**PROBLEM REQUIREMENTS**. Please return each of the entries exactly, minus their pictures.

**TASK INPUT**.
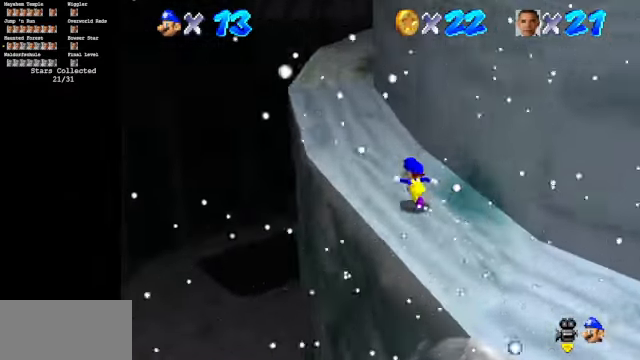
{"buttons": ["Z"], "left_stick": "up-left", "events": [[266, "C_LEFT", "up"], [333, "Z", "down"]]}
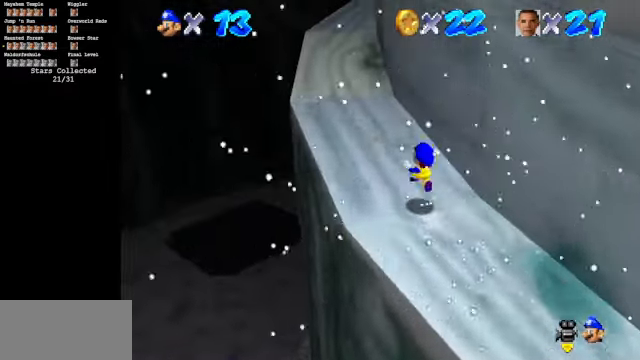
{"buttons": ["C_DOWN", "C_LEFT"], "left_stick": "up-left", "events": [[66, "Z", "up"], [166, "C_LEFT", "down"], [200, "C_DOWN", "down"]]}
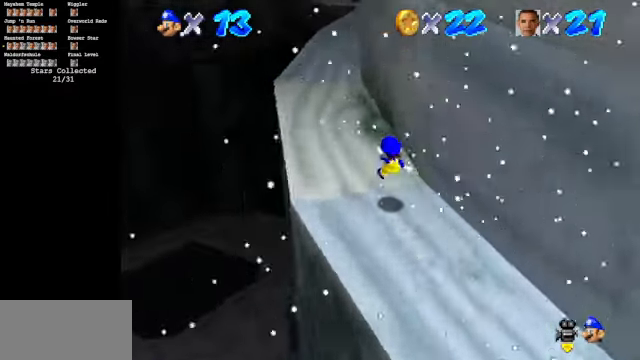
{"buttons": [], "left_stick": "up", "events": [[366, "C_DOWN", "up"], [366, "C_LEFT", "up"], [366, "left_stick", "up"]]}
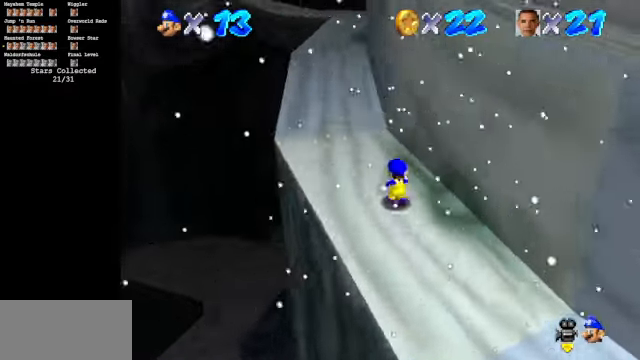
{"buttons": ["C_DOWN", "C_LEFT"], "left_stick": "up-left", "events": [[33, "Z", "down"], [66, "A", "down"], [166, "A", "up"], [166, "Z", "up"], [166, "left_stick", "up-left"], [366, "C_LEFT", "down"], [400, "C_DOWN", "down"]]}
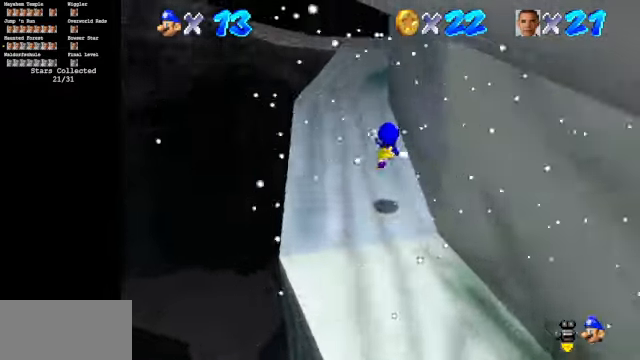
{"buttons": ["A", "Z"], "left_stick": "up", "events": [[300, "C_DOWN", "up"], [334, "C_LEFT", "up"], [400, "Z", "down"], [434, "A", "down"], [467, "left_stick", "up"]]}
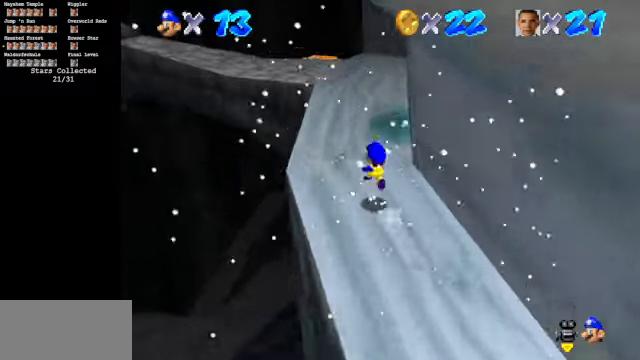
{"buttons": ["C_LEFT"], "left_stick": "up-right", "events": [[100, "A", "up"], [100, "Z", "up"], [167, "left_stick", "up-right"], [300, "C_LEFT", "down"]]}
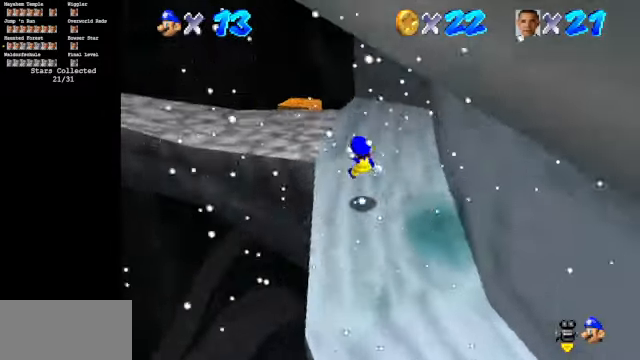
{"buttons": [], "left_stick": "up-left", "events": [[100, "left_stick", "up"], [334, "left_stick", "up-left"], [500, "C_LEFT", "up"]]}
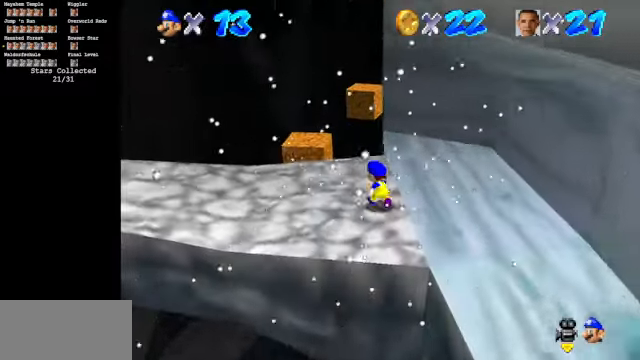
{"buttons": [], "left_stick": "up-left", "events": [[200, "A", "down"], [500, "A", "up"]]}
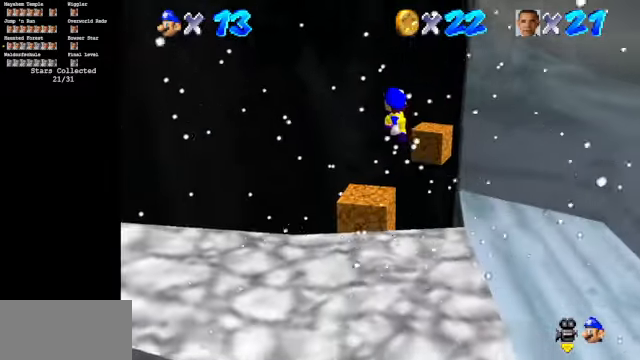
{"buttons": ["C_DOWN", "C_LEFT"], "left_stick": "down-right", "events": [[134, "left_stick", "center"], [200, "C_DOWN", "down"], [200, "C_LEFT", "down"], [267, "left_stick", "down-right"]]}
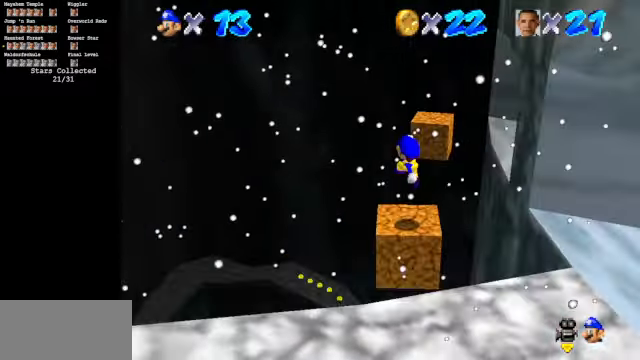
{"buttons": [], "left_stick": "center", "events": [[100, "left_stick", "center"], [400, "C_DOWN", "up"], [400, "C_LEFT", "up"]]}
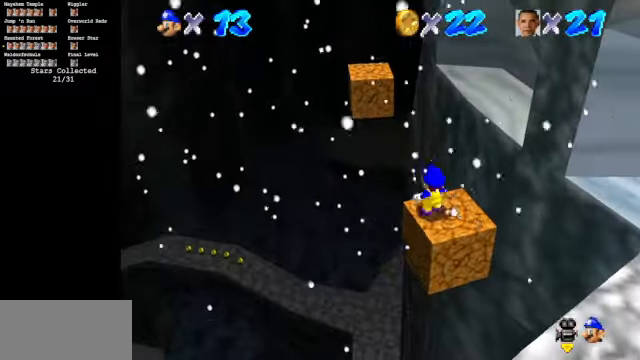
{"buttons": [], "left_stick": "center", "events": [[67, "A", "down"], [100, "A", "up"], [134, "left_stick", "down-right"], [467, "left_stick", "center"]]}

**TASK OUTPUT**.
{"buttons": ["Z"], "left_stick": "up-left", "events": [[266, "C_LEFT", "up"], [333, "Z", "down"]]}
{"buttons": ["C_DOWN", "C_LEFT"], "left_stick": "up-left", "events": [[66, "Z", "up"], [166, "C_LEFT", "down"], [200, "C_DOWN", "down"]]}
{"buttons": [], "left_stick": "up", "events": [[366, "C_DOWN", "up"], [366, "C_LEFT", "up"], [366, "left_stick", "up"]]}
{"buttons": ["C_DOWN", "C_LEFT"], "left_stick": "up-left", "events": [[33, "Z", "down"], [66, "A", "down"], [166, "A", "up"], [166, "Z", "up"], [166, "left_stick", "up-left"], [366, "C_LEFT", "down"], [400, "C_DOWN", "down"]]}
{"buttons": ["A", "Z"], "left_stick": "up", "events": [[300, "C_DOWN", "up"], [334, "C_LEFT", "up"], [400, "Z", "down"], [434, "A", "down"], [467, "left_stick", "up"]]}
{"buttons": ["C_LEFT"], "left_stick": "up-right", "events": [[100, "A", "up"], [100, "Z", "up"], [167, "left_stick", "up-right"], [300, "C_LEFT", "down"]]}
{"buttons": [], "left_stick": "up-left", "events": [[100, "left_stick", "up"], [334, "left_stick", "up-left"], [500, "C_LEFT", "up"]]}
{"buttons": [], "left_stick": "up-left", "events": [[200, "A", "down"], [500, "A", "up"]]}
{"buttons": ["C_DOWN", "C_LEFT"], "left_stick": "down-right", "events": [[134, "left_stick", "center"], [200, "C_DOWN", "down"], [200, "C_LEFT", "down"], [267, "left_stick", "down-right"]]}
{"buttons": [], "left_stick": "center", "events": [[100, "left_stick", "center"], [400, "C_DOWN", "up"], [400, "C_LEFT", "up"]]}
{"buttons": [], "left_stick": "center", "events": [[67, "A", "down"], [100, "A", "up"], [134, "left_stick", "down-right"], [467, "left_stick", "center"]]}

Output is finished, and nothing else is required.